Great care should be taken to document your filing and to ensure you are not deemed as applying for two benefits at the same time (own & spousal) or it could result in a permanent reduction of your retirement benefit. Mistakes have been known to be made by the government, so be prepared to be your own advocate.

Finally, let’s say you’ve employed one of the claiming strategies, but circumstances have changed or you later change your mind. There are a couple of alternatives that might be available.

Withdrawal of Benefits
You may request cessation of benefits within the first year, pay back any benefits received, and wait until a later age to restart benefits at a higher level, thus basically erasing your early filing status.

Start Stop Start
If you filed early but later determine you do not need benefits yet, you may request your benefit to be suspended until age 70, allowing your benefits (albeit a reduced amount) to increase from the DRCs until age 70.

Here are a few other things to consider as you prepare to collect Social Security benefits:

  • If you intend to continue working while collecting benefits, you should know the following:
    • If you claim at age 62, you can earn up to $15,720* per year without any temporary reduction in benefit payments. One dollar in benefits will be withheld for every $2 in earnings above that limit.
    • In the year you reach your FRA (and up until the month you reach FRA) you can earn up to $41,880* with no reduction. One dollar in benefits will be withheld for every $3 in earnings above that limit.
    • There is no limit on earnings beginning the month an individual attains age 70.
  • If you are divorced and were married for at least 10 years before getting divorced, you can claim Social Security benefits based upon your ex-spouse’s work record.
  • You can, and probably should, download your online Social Security benefit statement annually to verify that your earnings history and Social Security taxes paid have been accurately recorded by the Social Security Administration.Go to and create an account. You must be able to verify some information about yourself and have a valid email address, Social Security number, a U.S. mailing address and be at least 18 years of age.

In general, for those not needing these monthly benefits to support their living needs, it is usually advantageous to defer the higher earner’s receipt of retirement benefits until age 70 to allow at least one spouse to benefit from the maximum DRCs (which can amount to a 32% permanent increase!). Then, based upon your specific situation, decisions can be made regarding if and when you should apply for spousal benefits.

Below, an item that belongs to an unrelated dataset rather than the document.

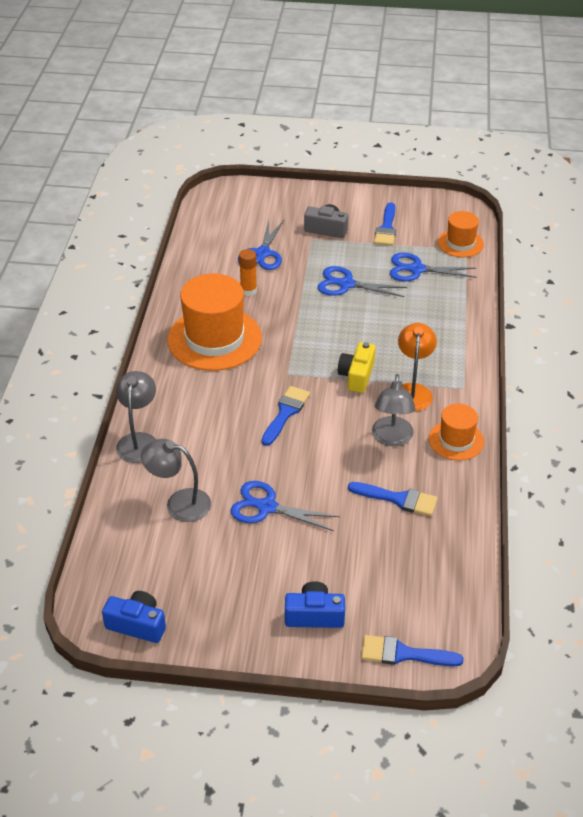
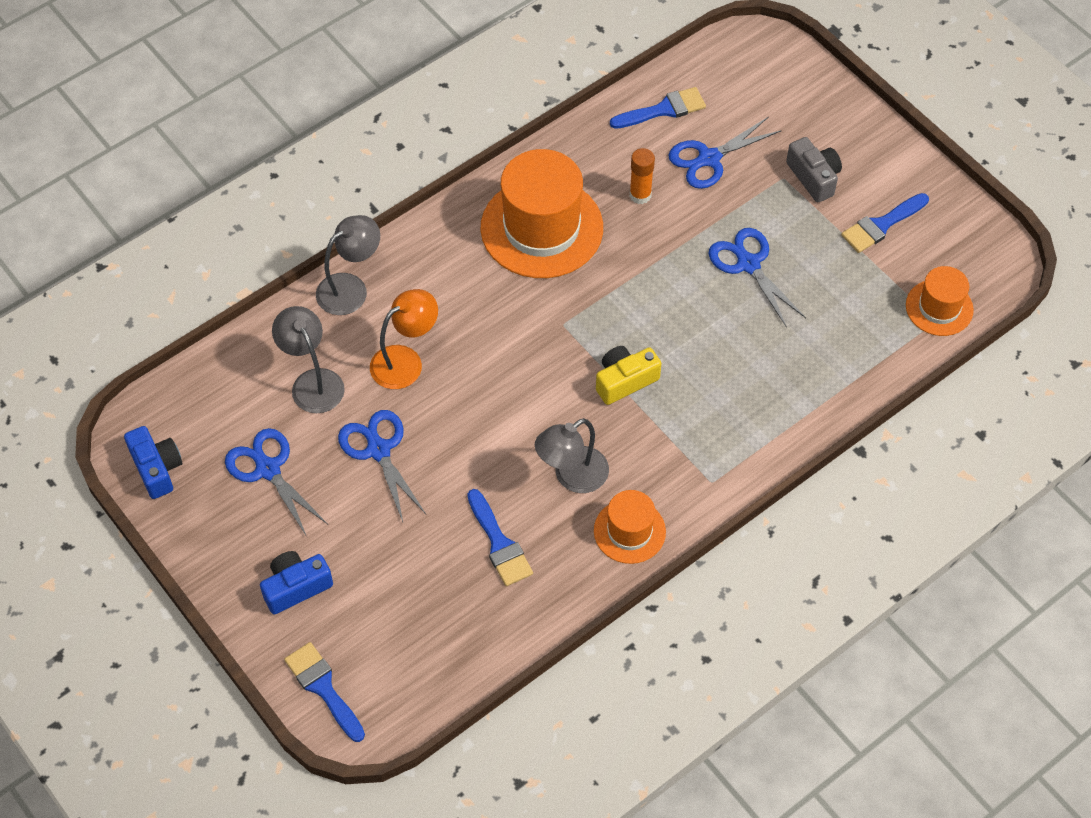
camera: 45 degrees right, 15 degrees up
(285, 413) = (509, 366): blue brush -> blue brush (663, 110)
(314, 615) = (296, 587): blue camera -> blue camera turned 75 degrees counterclockwise
(412, 391) = (657, 443): orange lamp -> orange lamp (405, 361)
(417, 269) = (846, 304): blue scissors -> blue scissors (268, 469)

Of course, decisions will vary for each individual based upon their marital status, health history, earnings record and cash flow needs, with additional considerations necessary if a divorce or early death is involved. Therefore, you should discuss your specific variables with your financial advisor to determine the most optimal manner and timing for your particular situation. Do not depend on the employees of the Social Security Administration to offer advice on optimal strategies, as they are only to provide information on the rules, not make recommendations regarding your personal plan.